What the study also cannot resolve is whether that anxiety is calibrated or whether it too is contaminated by the same optimism bias that appears in the rest of the data —but in the opposite direction, overestimating the threat. The uncertainty in both directions is honest; the problem is that while it is being resolved, the market is already giving clear signals in the world outside the survey.
**Our read**
Anthropic's Economic Index is the methodologically most rigorous study of this kind published to date. Cross-referencing stated perceptions with real behavioral data is exactly what this field needed to climb out of the swamp of self-perception surveys. And the findings on augmentation in high-value work, the pattern of greater human involvement as the model's autonomy rises, and the uniformity of expectations of progress are genuinely useful data.
But it must be read with clear awareness of its structural limit: it measures the experience of those who have already crossed the threshold of adoption and, in many cases, have benefited from it. The 2026 labor market is simultaneously showing two realities that do not contradict each other: AI augments experts and replaces beginners. The first is more visible in AI-platform data; the second, in employment statistics.
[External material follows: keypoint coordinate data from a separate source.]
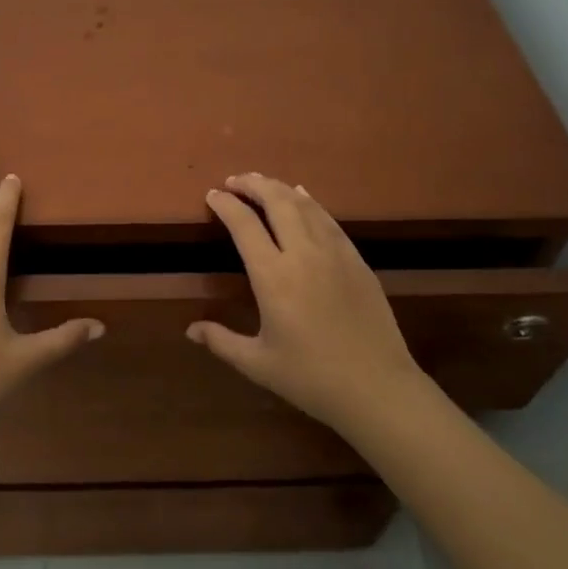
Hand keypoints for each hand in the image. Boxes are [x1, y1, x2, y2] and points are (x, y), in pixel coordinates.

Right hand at [187, 173, 426, 432]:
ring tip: (262, 183)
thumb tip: (190, 330)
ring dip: (280, 188)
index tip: (212, 195)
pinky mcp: (357, 260)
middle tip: (234, 180)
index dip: (225, 205)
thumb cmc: (311, 378)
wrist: (377, 388)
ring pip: (304, 205)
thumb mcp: (258, 364)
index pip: (244, 225)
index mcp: (273, 277)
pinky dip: (311, 202)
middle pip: (276, 202)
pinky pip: (329, 220)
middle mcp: (303, 254)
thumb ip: (221, 342)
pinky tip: (303, 198)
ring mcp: (335, 253)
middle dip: (252, 184)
That asymmetry is the core of the transition challenge. In the long term, the scenario emerging from increasingly capable tools —systems that amplify human intelligence rather than compete with it— points toward radically greater collective productivity, toward the real possibility of tackling problems that have been out of reach for lack of talent or time: diseases, scientific discovery, personalized education. But that horizon offers no comfort to the 2026 graduate who cannot find a first job because the entry-level position that should exist has been filled before being posted.
The question the next Economic Index should try to answer is not how much AI already does, but how the entry rung into skilled work is rebuilt once AI has eliminated it. That is the political and economic question that Claude's behavioral data cannot answer on their own.